But my point is, I spent a year and a half NOT working on any other writing projects because I was so busy researching and trying to get an agent. With each batch of new rejections, I would dive back into my novel, trying to figure out what was wrong. I researched genres. Was my book a mystery or a literary novel? Then, I'd send out more queries, trying out different approaches, different "hooks." Six weeks later (or never), I'd get back more rejections. Back to the drawing board. Yes, I needed to revise my novel, but did I also need to spend countless ours searching out an agent??
Finally, my friend Lisa Logan published a collection of her short stories on Smashwords from her master's thesis. I had a master's thesis sitting on my computer, too. Along with tons of other short stories. I decided to follow her lead and publish a mini collection on Smashwords.

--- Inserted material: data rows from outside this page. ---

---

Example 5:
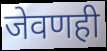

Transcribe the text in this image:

जेवणही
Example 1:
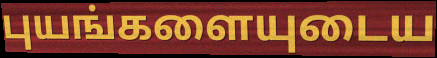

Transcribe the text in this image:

புயங்களையுடைய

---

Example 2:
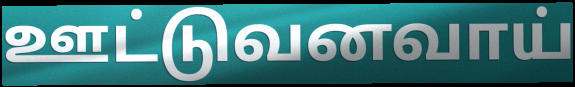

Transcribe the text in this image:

ஊட்டுவனவாய்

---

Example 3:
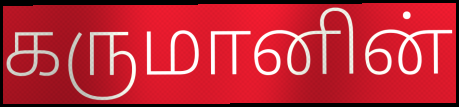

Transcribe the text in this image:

கருமானின்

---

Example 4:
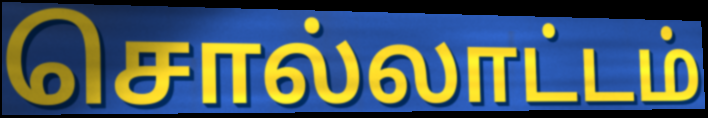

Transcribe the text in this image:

சொல்லாட்டம்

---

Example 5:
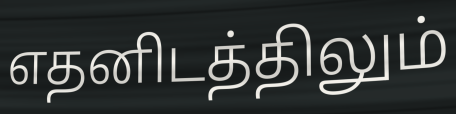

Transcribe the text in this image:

எதனிடத்திலும்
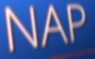
NAP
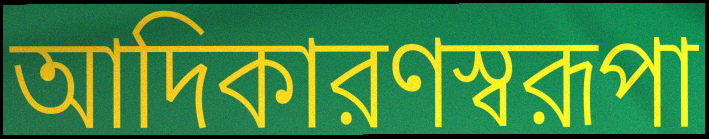
আদিকারণস্বরূপা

Two years later, I've completed a draft of my second novel, published another collection of short stories on Amazon, and have just released a how-to guide with Lisa called Publishing and Selling Your Ebook on Kindle.

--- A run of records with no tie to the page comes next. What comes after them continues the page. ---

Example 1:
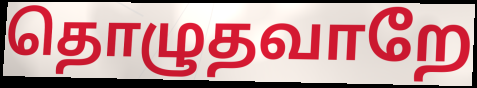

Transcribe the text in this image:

தொழுதவாறே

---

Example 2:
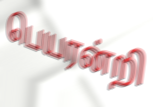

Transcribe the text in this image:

பெயரன்றி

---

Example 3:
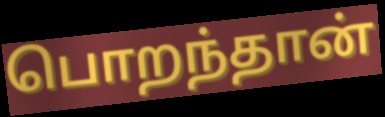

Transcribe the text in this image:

பொறந்தான்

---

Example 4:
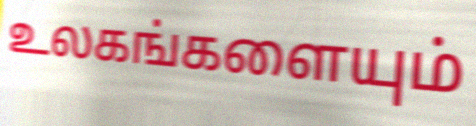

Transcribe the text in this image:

உலகங்களையும்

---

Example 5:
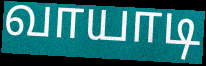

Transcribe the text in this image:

வாயாடி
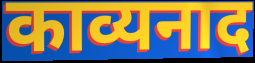
काव्यनाद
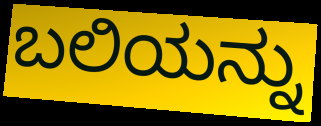
ಬಲಿಯನ್ನು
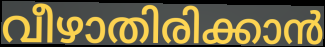
വീഴാതിരിക്കാൻ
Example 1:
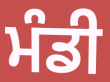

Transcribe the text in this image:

ਮੰਡੀ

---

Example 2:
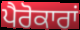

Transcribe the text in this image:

ਪੈਰੋਕਾਰਾਂ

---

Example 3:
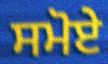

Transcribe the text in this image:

ਸਮੋਏ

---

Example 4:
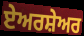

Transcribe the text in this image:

ਏਅਰਸ਼ੇਅਰ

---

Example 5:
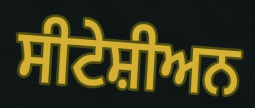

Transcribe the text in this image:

ਸੀਟੇਸ਼ੀਅਨ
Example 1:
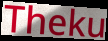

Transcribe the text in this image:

Theku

If you are a writer who, like me, won't feel satisfied until your books are out there to be read -- whether by 10 people or 10,000 people -- can you afford NOT to self publish? Sure, if you already have contacts in publishing and/or have the time (and money) to travel to writing conferences, networking and meeting literary agents, then traditional publishing might be the best route for you. But many of us can't do that. We have kids or a full-time job, or we can't afford to spend $300+ on a conference or take a weekend trip to New York City to hobnob with literary agents and visit publishing houses. For the typical, every-day person, self publishing might be the only viable option.
Yes, you have to spend tons of time marketing your own books, but from what I've learned, traditionally published writers are having to do that anyway. They tour, they blog, they tweet... If you only have one year to spend "getting serious" about writing -- do you spend that time trying to find an agent, or do you write? For me, now, the answer is clear -- I write.